- _Exercise objective_
Only the number is needed: how many lines in the entries below contain the string "Alta"?
[[ Source records, beginning ]]
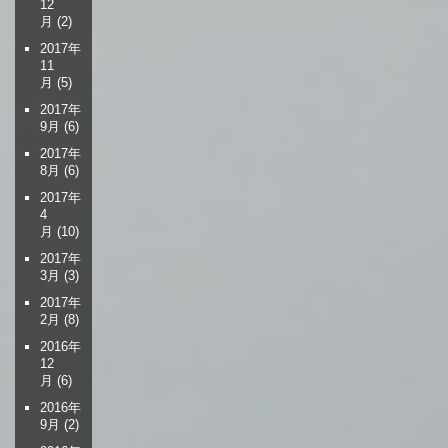
12
月
(2)
2017年
11
月
(5)
2017年
9月
(6)
2017年
8月
(6)
2017年
4
月
(10)
2017年
3月
(3)
2017年
2月
(8)
2016年
12
月
(6)
2016年
9月
(2)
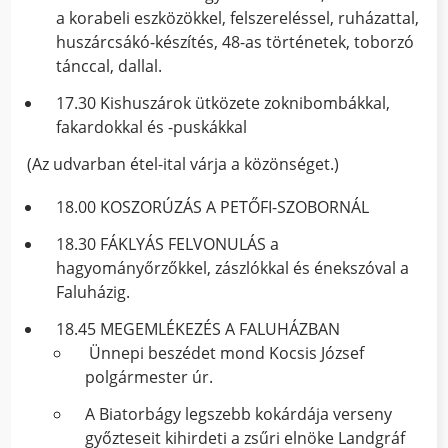
a korabeli eszközökkel, felszereléssel, ruházattal,
huszárcsákó-készítés, 48-as történetek, toborzó
tánccal, dallal.
17.30 Kishuszárok ütközete zoknibombákkal,
fakardokkal és -puskákkal
(Az udvarban étel-ital várja a közönséget.)
18.00 KOSZORÚZÁS A PETŐFI-SZOBORNÁL
18.30 FÁKLYÁS FELVONULÁS a
hagyományőrzőkkel, zászlókkal és énekszóval a
Faluházig.
18.45 MEGEMLÉKEZÉS A FALUHÁZBAN
Ünnepi beszédet mond Kocsis József
polgármester úr.
A Biatorbágy legszebb kokárdája verseny
győzteseit kihirdeti a zsűri elnöke Landgráf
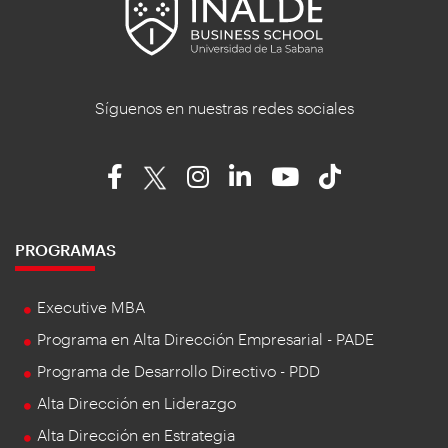
Síguenos en nuestras redes sociales
PROGRAMAS
Executive MBA
Programa en Alta Dirección Empresarial - PADE
Programa de Desarrollo Directivo - PDD
Alta Dirección en Liderazgo
Alta Dirección en Estrategia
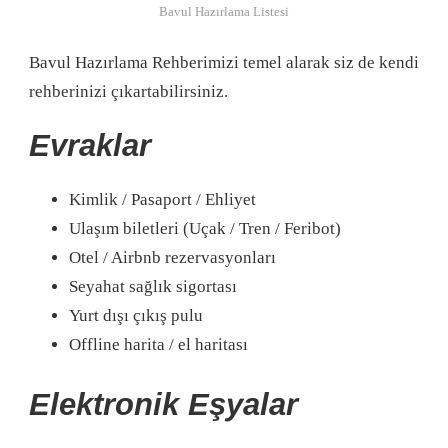
Bavul Hazırlama Listesi
Bavul Hazırlama Rehberimizi temel alarak siz de kendi
rehberinizi çıkartabilirsiniz.
Evraklar
Kimlik / Pasaport / Ehliyet
Ulaşım biletleri (Uçak / Tren / Feribot)
Otel / Airbnb rezervasyonları
Seyahat sağlık sigortası
Yurt dışı çıkış pulu
Offline harita / el haritası
Elektronik Eşyalar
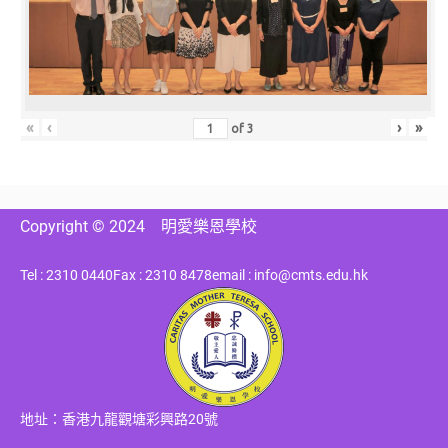
«
‹
›
»
of
3
Copyright © 2024
明愛樂恩學校
Tel : 2310 0440
Fax : 2310 8478
email : info@cmts.edu.hk
地址：香港九龍觀塘彩興路20號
[[ Source records, end ]]
- _Task answer_
3